Allison se leva à moitié du canapé. J’aperçus son expression soulagée. Seul Carl resta immobile, le joint toujours entre ses longs doigts fins. Robert se leva lourdement, sa carrure impressionnante remplissant l’espace. Je remarquai pour la première fois qu’il portait l’un de ces blousons de cuir à l’effigie des “Aigles de Feu”, l’équipe de rugby du lycée privé de la ville. Voilà pourquoi je ne l’avais jamais vu ! Il n’était pas dans notre école. Ce blouson expliquait également sa silhouette particulièrement massive.

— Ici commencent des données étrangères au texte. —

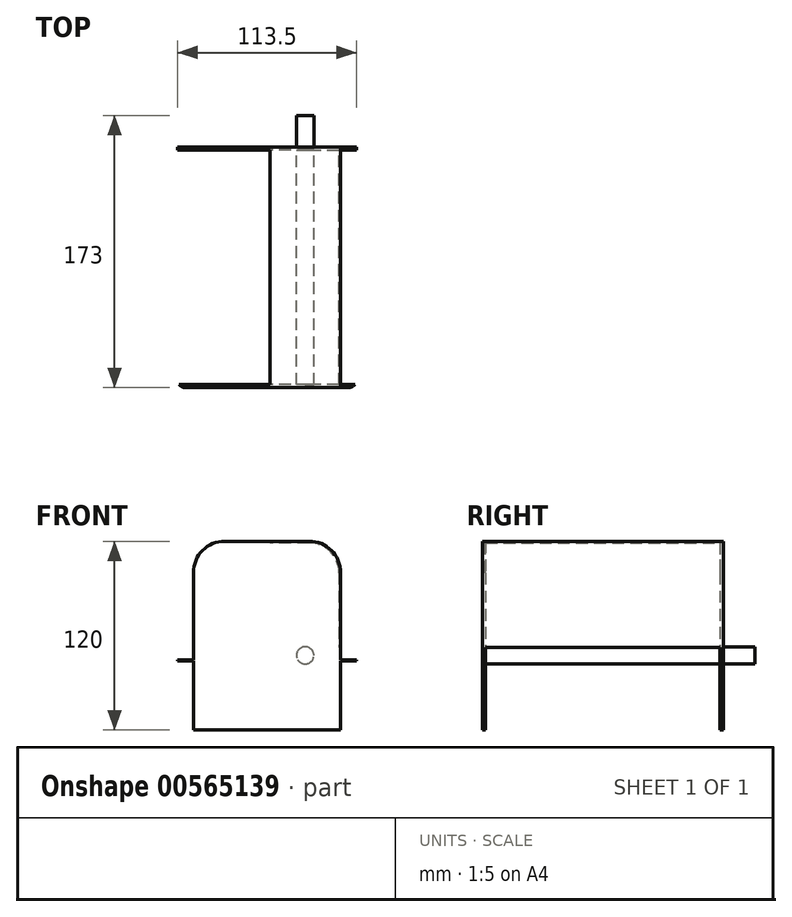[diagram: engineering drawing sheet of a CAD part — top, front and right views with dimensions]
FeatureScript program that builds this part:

Allison et moi nous interrompîmes dans notre élan.

      - « Carl ? » Soufflai-je.

Robert s’avança et passa son bras musculeux autour du cou maigre de notre ami, dont les épaules disparaissaient presque dans son étreinte. Il saisit le joint et en prit une bouffée qu’il recracha en l’air d’un air expert.

      - « Hé les gonzesses, faut pas vous inquiéter comme ça. Il ne va rien vous arriver et vous êtes absolument pas obligées de fumer si vous n’en avez pas envie. Mais votre petit pote ici, il a envie de s’amuser avec nous. On prendra soin de lui. D’ailleurs, j’ai un truc à vous montrer avant de partir… après, promis, on vous lâche. » 

Entraînant Carl avec lui, il passa devant nous et gagna l’obscurité de la cage d’escalier.